The contentions between the border settlers of Virginia, North Carolina, South Carolina, and Georgia, as well as of the authorities of those States, with the Cherokees and Creeks, concerning boundaries and the constantly recurring mutual depredations and assaults upon each other's lives and property, prompted Congress, though still deriving its powers from the Articles of Confederation, to the active exercise of its treaty-making functions. It was, therefore, determined[46] to appoint commissioners who should be empowered under their instructions, subject, of course, to ratification by Congress, to negotiate a treaty with the Cherokees, at which the boundaries of the lands claimed by them should be as accurately ascertained as might be, and the line of division carefully marked between them and the white settlements. This was deemed essential in order that authoritative proclamation might be made of the same, advising and warning settlers against further encroachments upon Indian territory.

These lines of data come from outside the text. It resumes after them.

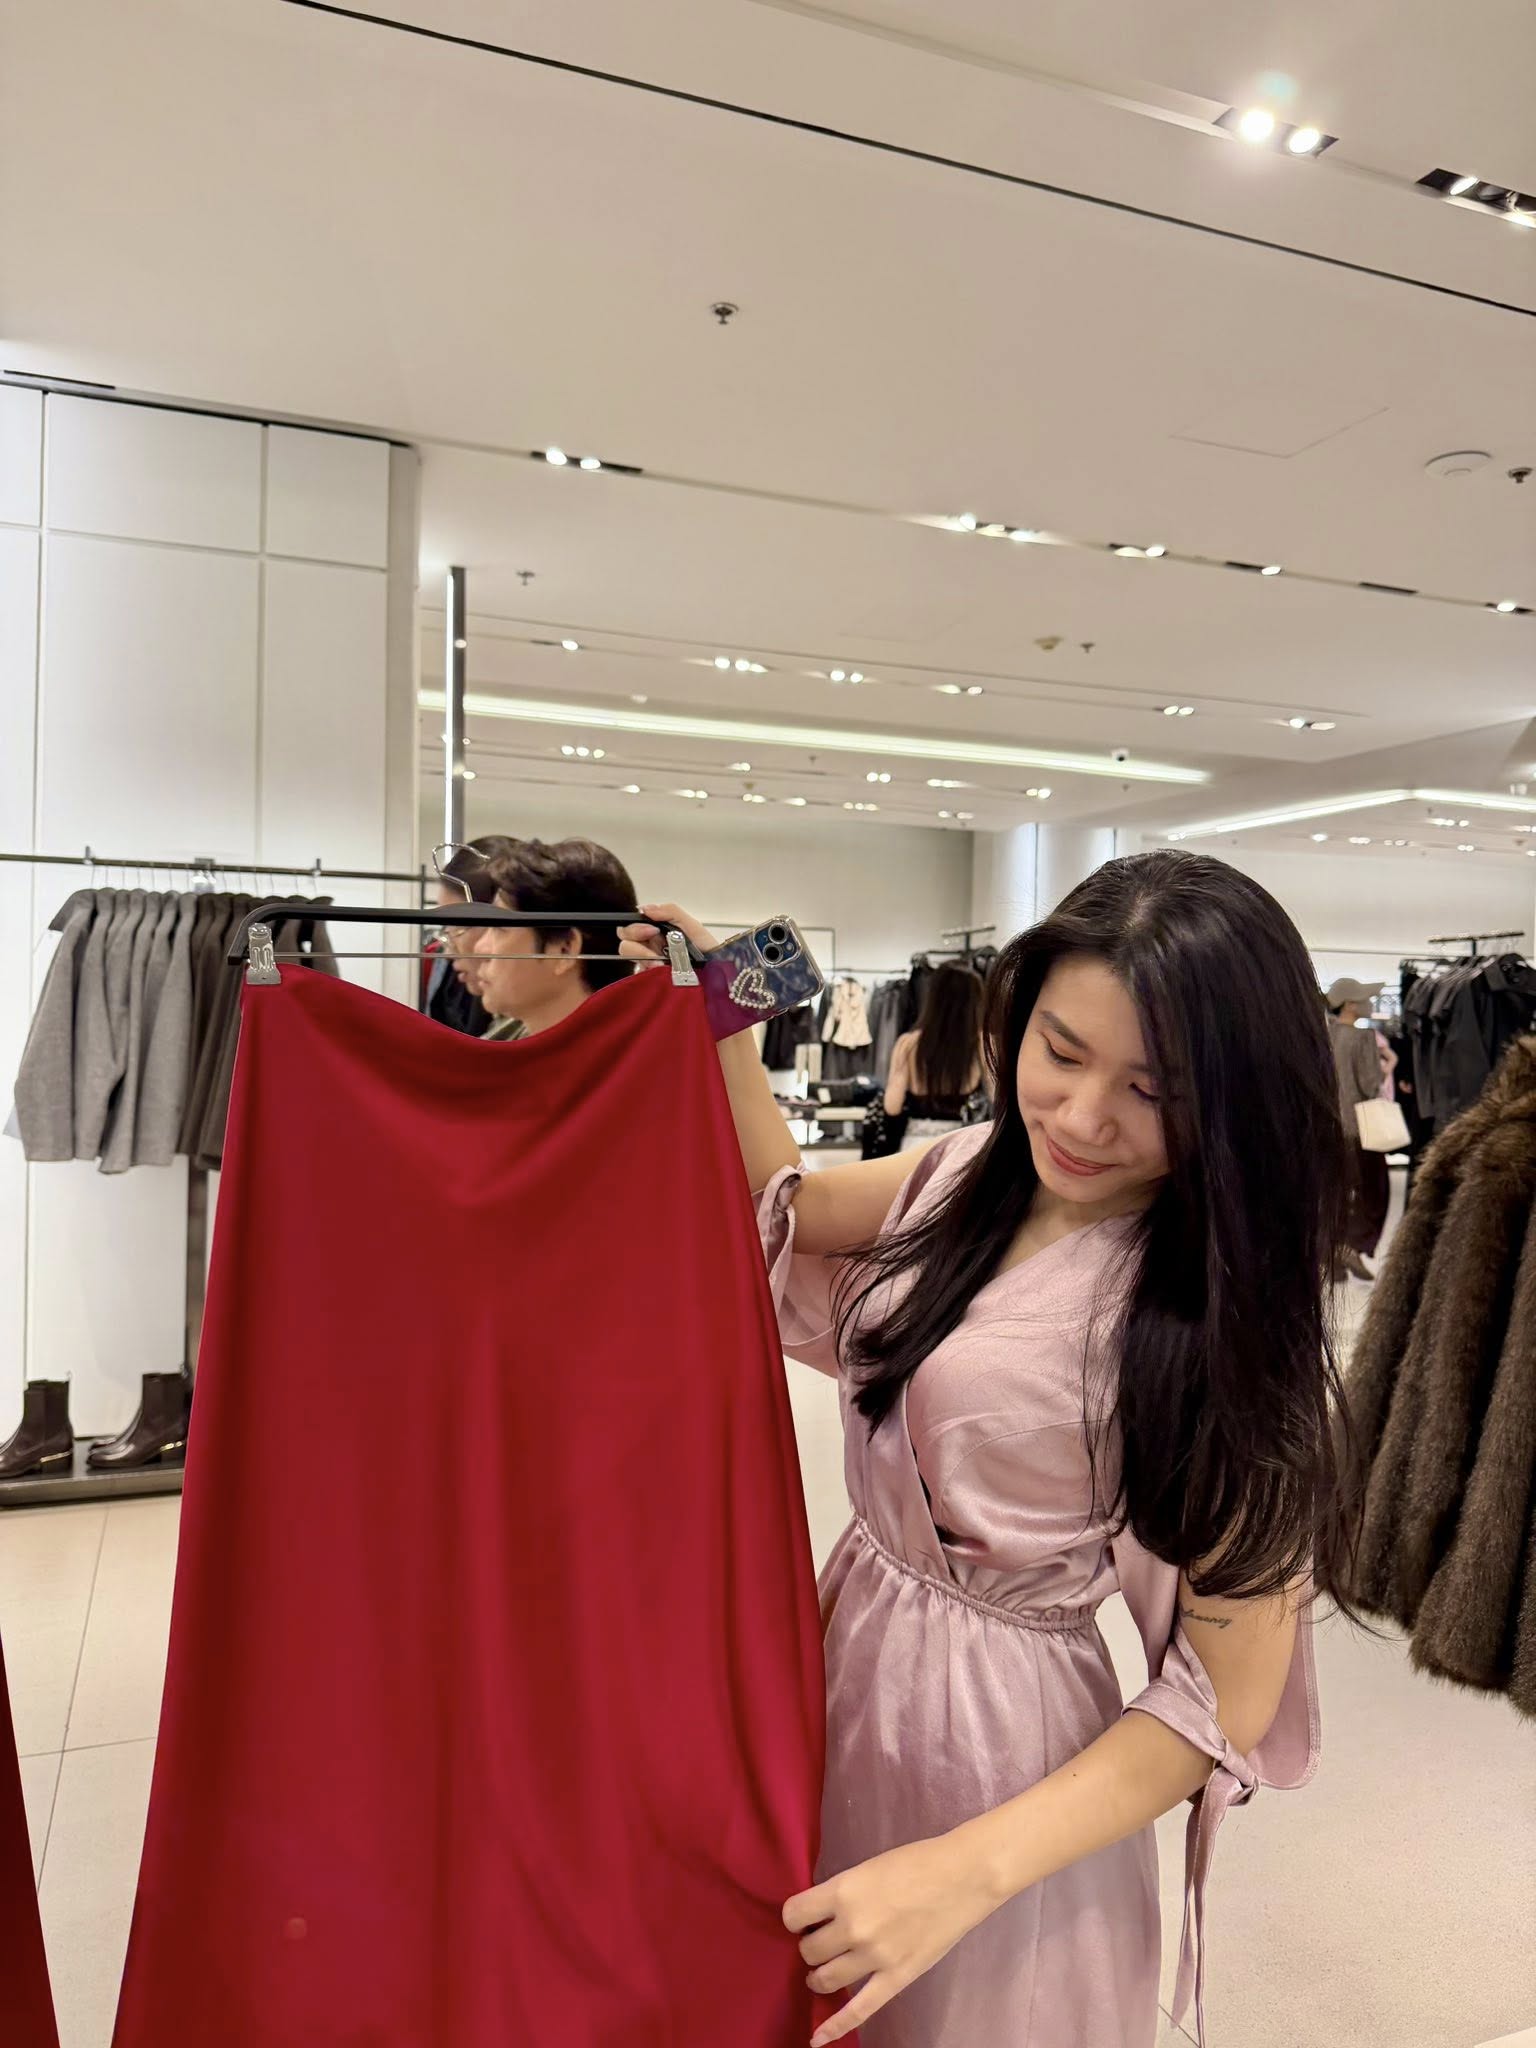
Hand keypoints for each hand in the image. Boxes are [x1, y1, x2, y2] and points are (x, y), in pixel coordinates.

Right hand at [617, 902, 719, 966]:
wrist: (719, 973)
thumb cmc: (708, 950)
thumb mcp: (692, 926)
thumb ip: (670, 912)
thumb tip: (645, 908)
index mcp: (657, 932)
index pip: (632, 926)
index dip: (636, 927)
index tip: (653, 931)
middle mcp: (649, 948)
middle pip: (625, 942)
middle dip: (637, 943)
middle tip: (655, 949)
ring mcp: (649, 965)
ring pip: (629, 958)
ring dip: (642, 958)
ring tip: (660, 965)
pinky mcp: (650, 981)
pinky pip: (638, 976)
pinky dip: (647, 972)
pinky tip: (660, 973)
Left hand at [784, 1834, 1000, 2045]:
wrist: (964, 1877)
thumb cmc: (916, 1862)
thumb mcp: (867, 1867)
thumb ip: (842, 1893)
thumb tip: (819, 1916)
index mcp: (843, 1891)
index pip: (794, 1914)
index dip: (796, 1918)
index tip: (804, 1918)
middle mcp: (853, 1927)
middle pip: (810, 1950)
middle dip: (812, 1946)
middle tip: (824, 1940)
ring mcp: (874, 1957)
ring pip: (826, 1979)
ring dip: (820, 1976)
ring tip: (826, 1969)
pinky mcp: (896, 1978)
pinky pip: (859, 2010)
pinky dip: (834, 2027)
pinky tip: (816, 2040)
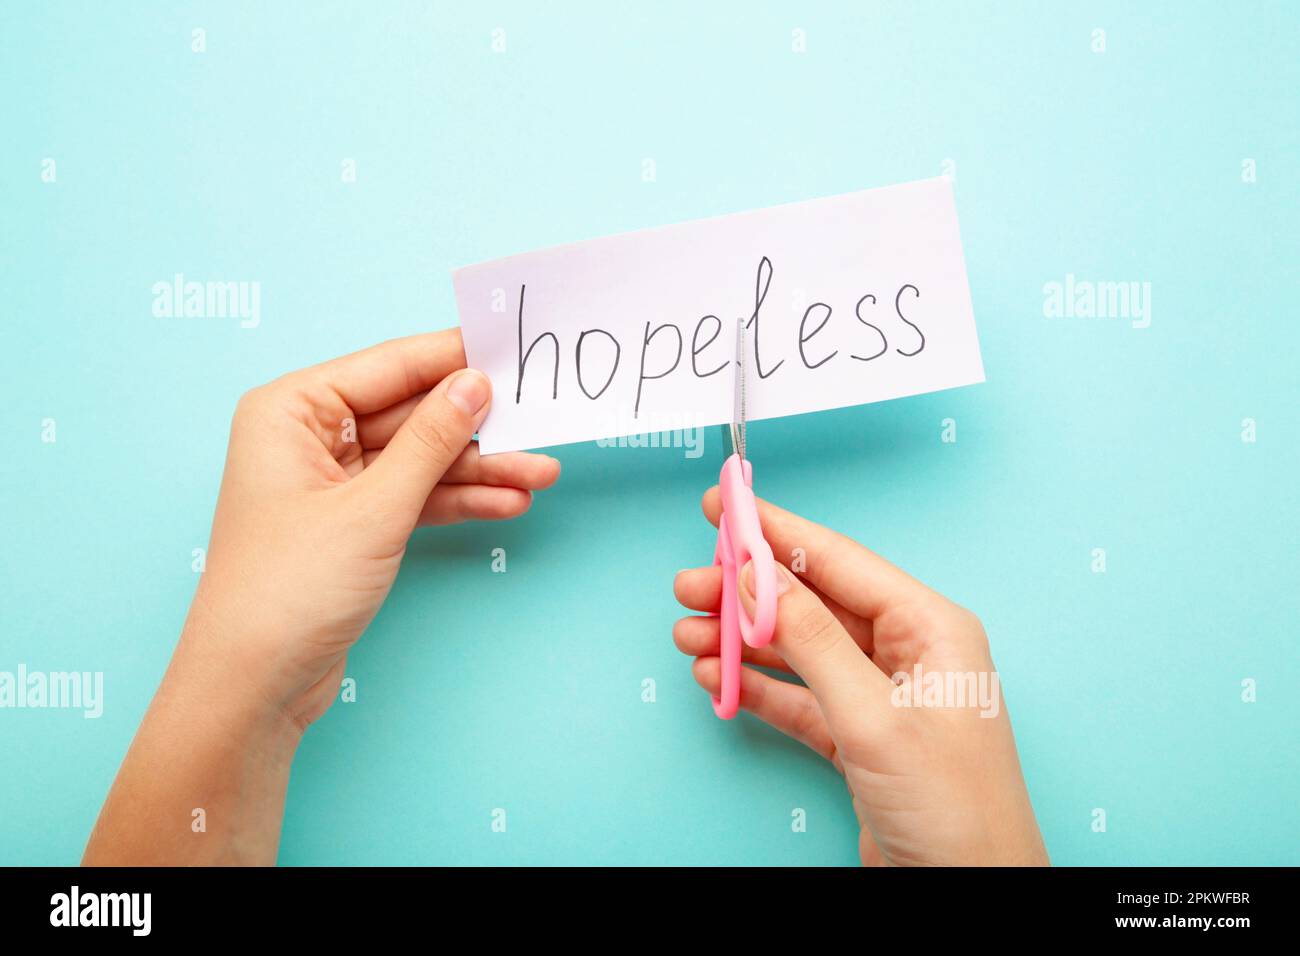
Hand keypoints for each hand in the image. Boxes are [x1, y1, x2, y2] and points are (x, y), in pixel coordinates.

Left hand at [84, 330, 557, 863]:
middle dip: (477, 426)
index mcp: (291, 410)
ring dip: (478, 469)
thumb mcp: (373, 508)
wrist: (255, 685)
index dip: (453, 358)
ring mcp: (331, 483)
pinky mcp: (352, 525)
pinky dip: (457, 501)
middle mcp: (308, 437)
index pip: (389, 367)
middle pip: (410, 414)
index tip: (511, 348)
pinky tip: (507, 503)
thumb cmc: (288, 590)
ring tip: (540, 474)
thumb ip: (430, 440)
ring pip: (419, 459)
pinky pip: (414, 496)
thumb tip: (475, 384)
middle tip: (540, 421)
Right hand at [673, 490, 1047, 866]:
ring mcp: (882, 695)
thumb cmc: (954, 809)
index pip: (839, 561)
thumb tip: (759, 579)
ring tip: (687, 632)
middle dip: (747, 592)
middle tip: (689, 583)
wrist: (968, 893)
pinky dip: (756, 687)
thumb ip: (813, 644)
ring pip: (799, 649)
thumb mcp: (875, 717)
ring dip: (742, 640)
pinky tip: (716, 675)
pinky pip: (798, 696)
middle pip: (813, 602)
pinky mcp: (860, 737)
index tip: (725, 506)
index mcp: (931, 627)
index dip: (776, 531)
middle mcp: (908, 652)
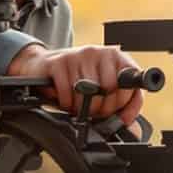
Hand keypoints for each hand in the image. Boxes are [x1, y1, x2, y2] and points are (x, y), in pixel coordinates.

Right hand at [8, 44, 144, 123]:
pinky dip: (65, 103)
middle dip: (100, 108)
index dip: (121, 104)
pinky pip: (66, 92)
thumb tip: (126, 121)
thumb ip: (122, 102)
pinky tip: (66, 100)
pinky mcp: (59, 62)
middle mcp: (98, 52)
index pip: (129, 85)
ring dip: (80, 107)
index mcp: (116, 56)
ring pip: (86, 93)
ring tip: (78, 105)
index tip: (113, 111)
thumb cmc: (77, 78)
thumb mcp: (103, 86)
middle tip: (93, 110)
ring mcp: (77, 55)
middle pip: (108, 89)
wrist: (43, 65)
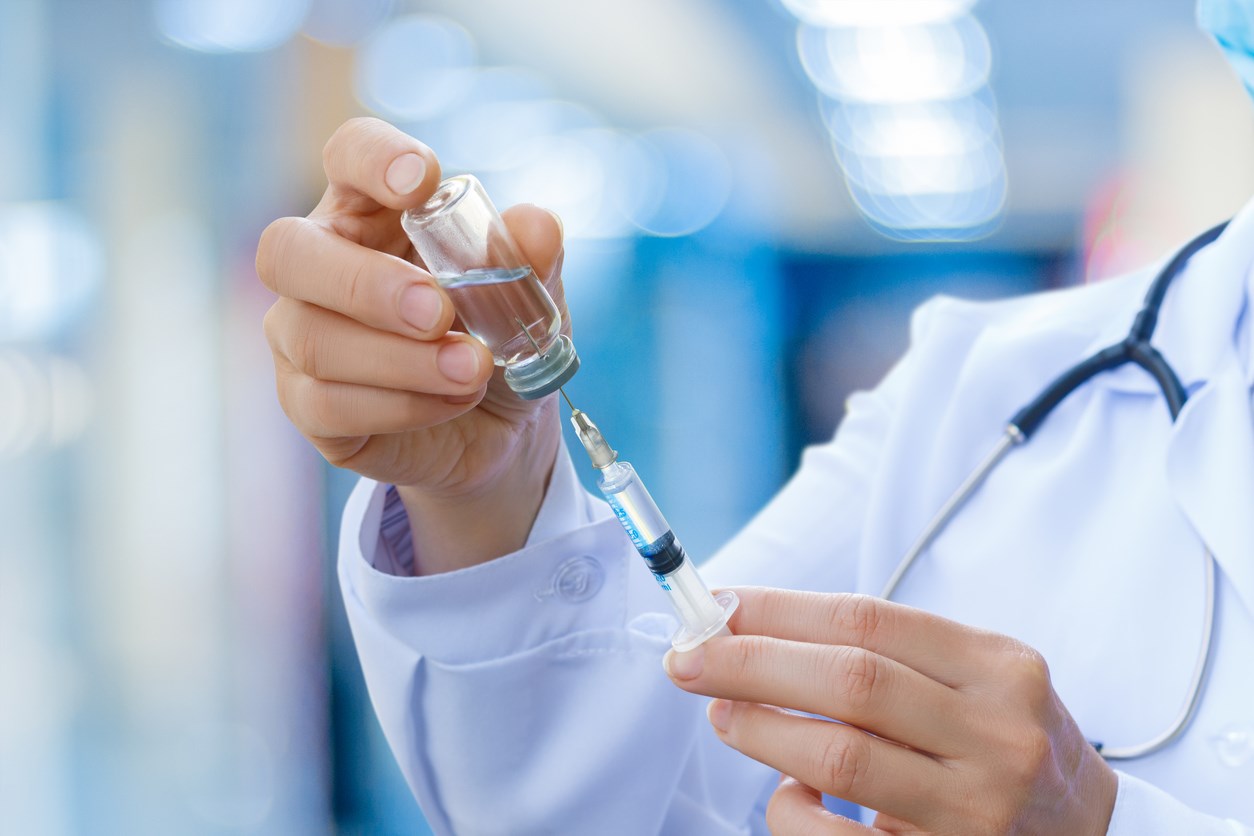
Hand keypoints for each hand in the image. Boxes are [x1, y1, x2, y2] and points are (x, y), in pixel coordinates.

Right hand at [256, 118, 568, 570]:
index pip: (348, 155)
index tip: (422, 182)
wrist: (499, 426)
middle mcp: (318, 264)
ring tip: (474, 369)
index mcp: (371, 209)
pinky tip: (453, 402)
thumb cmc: (496, 335)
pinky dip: (402, 406)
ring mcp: (300, 335)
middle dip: (365, 284)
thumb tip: (537, 227)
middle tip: (439, 312)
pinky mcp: (306, 406)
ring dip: (404, 360)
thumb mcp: (529, 295)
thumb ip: (532, 259)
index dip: (373, 158)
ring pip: (313, 339)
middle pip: (286, 251)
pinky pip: (328, 405)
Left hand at [663, 588, 1116, 834]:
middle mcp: (998, 734)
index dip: (780, 610)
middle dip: (751, 662)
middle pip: (849, 680)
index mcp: (1000, 667)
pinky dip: (792, 812)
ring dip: (760, 729)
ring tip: (721, 712)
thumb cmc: (1002, 742)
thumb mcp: (975, 678)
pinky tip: (784, 792)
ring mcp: (978, 809)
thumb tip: (749, 628)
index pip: (869, 621)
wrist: (1087, 835)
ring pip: (840, 758)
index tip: (718, 606)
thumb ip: (886, 654)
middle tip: (687, 657)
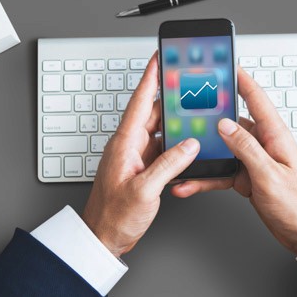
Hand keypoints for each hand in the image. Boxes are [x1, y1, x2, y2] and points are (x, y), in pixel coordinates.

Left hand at [82, 54, 199, 256]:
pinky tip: (188, 146)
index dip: (150, 77)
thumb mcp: (144, 190)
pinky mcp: (141, 170)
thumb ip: (169, 165)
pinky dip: (175, 145)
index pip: (139, 101)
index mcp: (124, 144)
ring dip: (175, 123)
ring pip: (159, 131)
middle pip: (152, 113)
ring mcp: (135, 158)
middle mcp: (128, 146)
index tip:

PROCEEDINGS AT TREATY OF HOPEWELL.
The commissioners deputed for the performance of this duty were Benjamin Hawkins, Andrew Pickens, Joseph Martin, and Lachlan McIntosh. They convened the Indians in council at Hopewell, S. C., on the 18th of November, 1785.[47] Hopewell is on the Keowee River, 15 miles above the junction of that river with the Tugaloo. The commissioners announced to the Indians the change of sovereignty from Great Britain to Congress that had taken place in the country as a consequence of the successful termination of the Revolution. They further set forth that Congress wanted none of the Indian lands, nor anything else belonging to them, but that if they had any grievances, to state them freely, and Congress would see justice done them. The Indian chiefs drafted a map showing the limits of country claimed by them, which included the greater portion of Kentucky and Tennessee, as well as portions of North Carolina, South Carolina, and Georgia. Being reminded by the commissioners that this claim covered the country purchased by Colonel Henderson, who was now dead, and whose purchase must therefore not be disputed, they consented to relinquish that portion of it. They also consented that the line as finally agreed upon, from the mouth of Duck River to the dividing ridge between the Cumberland and Tennessee Rivers, should be continued up that ridge and from thence to the Cumberland in such a manner as to leave all the white settlers in the Cumberland country outside of the Indian limits.